AKP jargonuyla MHP’yi suçlamak!
Mansur Yavaş’ın ifadelerinden de anlıyoruz ki kendisiyle de üst düzey AKP yetkilileri görüşmüş. Bu görüşmeler sürecinde Mansur Yavaş’ın ilginç bir biçimde medyaya düşmesi de dikkate değer bir husustur. Yavaş’ın MHP Genel Başkanına hitaben yazdığı mektup, AKP jargonuyla MHP’yi yargılayan bir metin hüviyetindedir. Bu nedenle de televizyonlarda ’kadrolu MHP düşmanlığı’ yapan tartışmacıların ellerinde salladıkları bir gerekçe olmuştur. Mektup, TSK’nın şerefli ve kahraman bir generaline MHP niçin sahip çıkıyor? MHP niçin birliğini ve bütünlüğünü sağlayacak adımları atarken kurullara sormuyor? Mektup bu türden saçma gerekçeler üzerine bina edilmiş. MHP bir defa Engin Alan’a sahip çıkarak ülkenin birliği ve milletin bütünlüğü için bölücü teröre karşı TSK’nın verdiği mücadeleye de sahip çıkmış oluyor. PKK’nın dağda yenemediği bir Türk subayını, TSK’ya düşman unsurlara kentlerde yedirmeyeceğini göstermiş oluyor.

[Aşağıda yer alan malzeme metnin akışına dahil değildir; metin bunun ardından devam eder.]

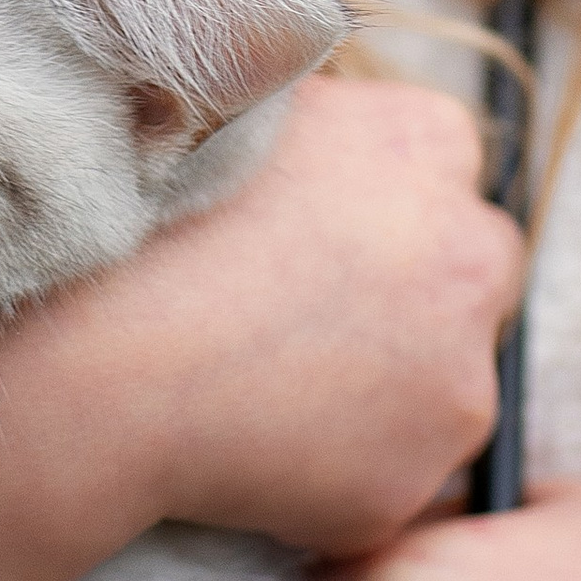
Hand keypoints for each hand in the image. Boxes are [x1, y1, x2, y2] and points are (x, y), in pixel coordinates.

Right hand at [43, 74, 520, 560]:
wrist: (106, 363)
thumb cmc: (152, 219)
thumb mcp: (235, 107)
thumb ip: (309, 110)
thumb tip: (317, 105)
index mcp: (427, 141)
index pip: (446, 164)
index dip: (381, 199)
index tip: (323, 227)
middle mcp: (472, 251)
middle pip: (474, 266)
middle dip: (419, 288)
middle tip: (314, 309)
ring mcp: (459, 372)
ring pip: (446, 377)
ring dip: (389, 383)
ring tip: (270, 381)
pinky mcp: (420, 475)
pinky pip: (398, 469)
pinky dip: (349, 465)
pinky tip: (263, 443)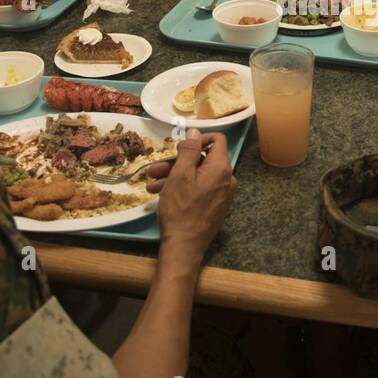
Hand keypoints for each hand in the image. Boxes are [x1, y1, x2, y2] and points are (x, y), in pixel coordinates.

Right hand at [149, 130, 235, 270]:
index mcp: (221, 168)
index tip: (179, 146)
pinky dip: (181, 188)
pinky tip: (160, 194)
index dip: (198, 138)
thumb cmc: (180, 208)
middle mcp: (226, 179)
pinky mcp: (214, 206)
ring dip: (173, 176)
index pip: (217, 140)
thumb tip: (194, 131)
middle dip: (176, 162)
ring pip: (197, 176)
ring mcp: (221, 194)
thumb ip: (189, 150)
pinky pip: (199, 189)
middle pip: (202, 160)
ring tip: (151, 184)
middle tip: (154, 169)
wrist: (184, 246)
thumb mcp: (180, 174)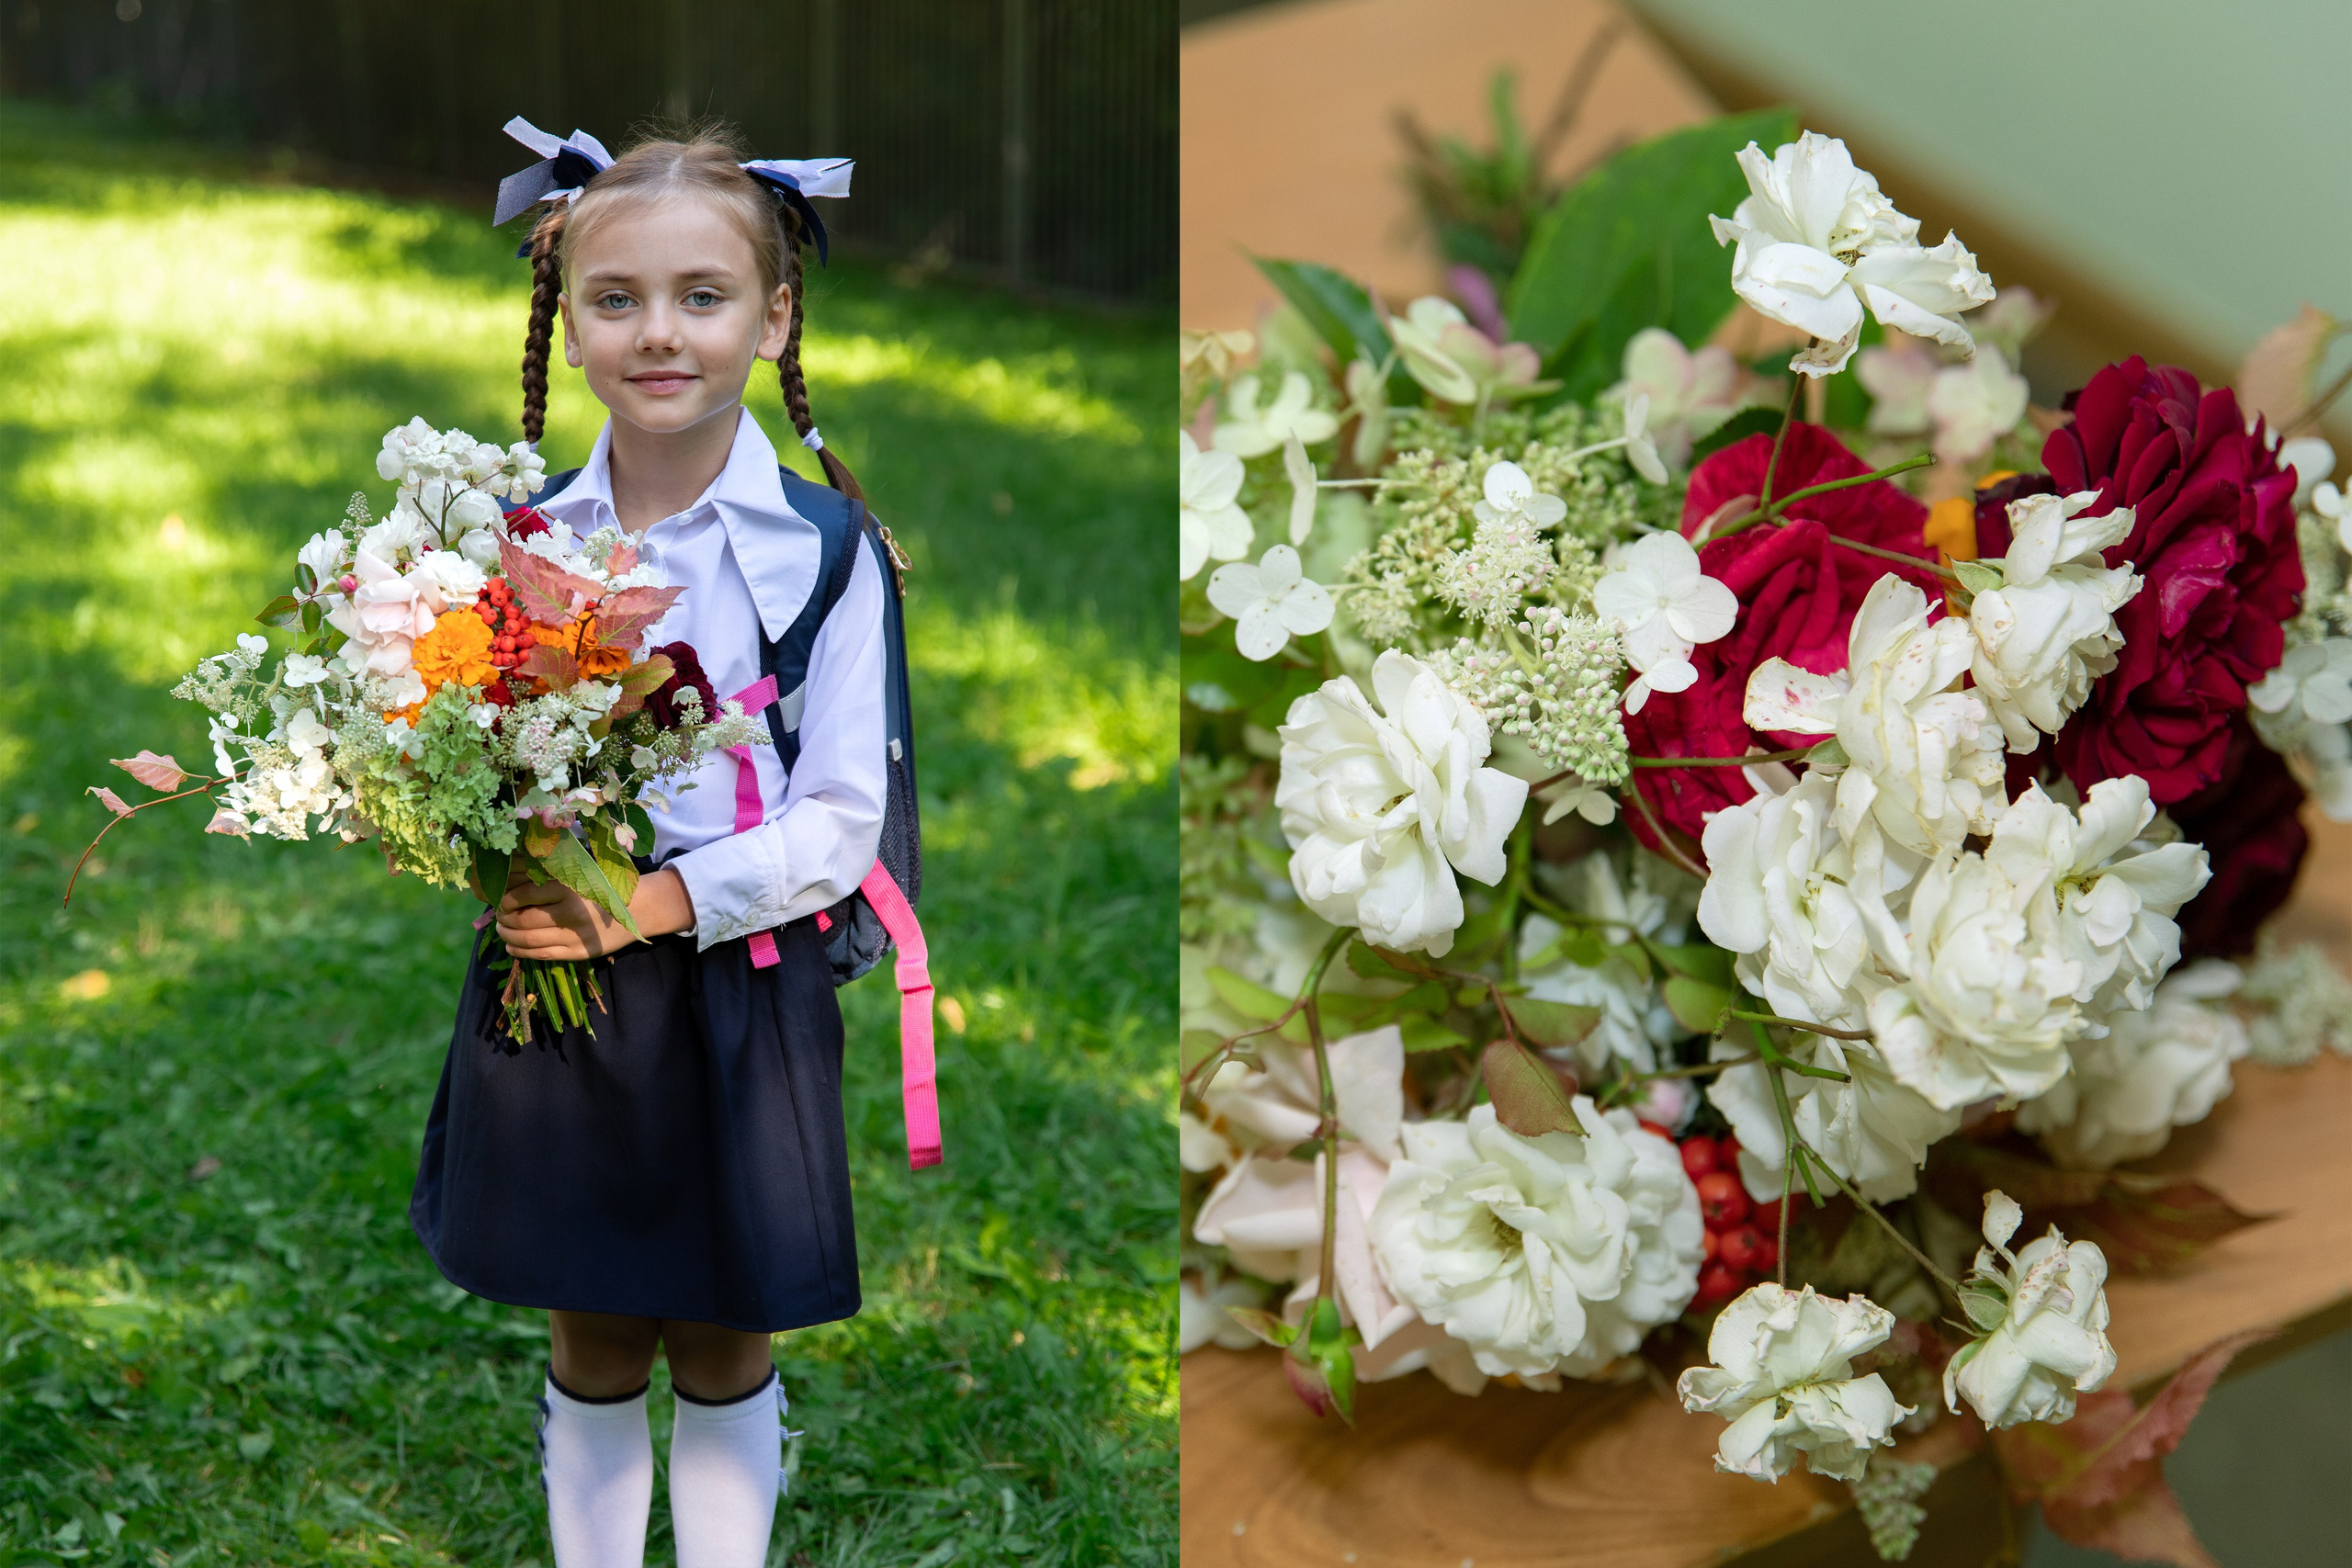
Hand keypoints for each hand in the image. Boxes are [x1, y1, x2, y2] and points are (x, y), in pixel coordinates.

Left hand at [496, 865, 695, 960]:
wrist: (638, 909)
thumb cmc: (602, 888)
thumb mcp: (579, 875)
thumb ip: (550, 879)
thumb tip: (509, 886)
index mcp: (568, 887)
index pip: (523, 896)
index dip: (505, 901)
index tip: (502, 901)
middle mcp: (571, 911)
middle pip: (523, 921)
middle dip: (503, 921)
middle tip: (499, 918)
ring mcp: (575, 935)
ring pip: (528, 940)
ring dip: (508, 937)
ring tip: (503, 932)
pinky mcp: (579, 952)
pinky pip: (542, 955)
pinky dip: (520, 952)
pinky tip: (513, 947)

MHP Genel Başkanı’nın ülkücü camiayı bir araya toplamak için ortaya koyduğu iradeyi alkışlamak ve bundan sevinç duymak yerine yakınmak da akla ziyan bir durumdur.

Çok açıktır ki, bugün, Türkiye Cumhuriyeti’nin milli ve üniter yapısını aşmaya çalışanlar en büyük engel olarak MHP’yi görmektedir. Bu cenah, MHP aşılmadan Türkiye’nin aşılamayacağının farkındadır. MHP’yi iktidar ve yandaşı odakların hedef olarak almasının nedeni budur. Milli eksende siyaset yapan tek parti olarak MHP kalmıştır. MHP aşılmadan ülke federal ya da eyalet halinde bölünemez. MHP geçilmeden TC Anayasa’sından “Türk Milleti” kavramı çıkartılamaz! MHP, etkisizleştirilmeden “TÜRK” kavramı etnik bir kategoriye indirgenemez. MHP’nin arkası vatandır. MHP’ye yönelik olarak yapılan eleştiri ve saldırıların arkasında bu gerçek vardır.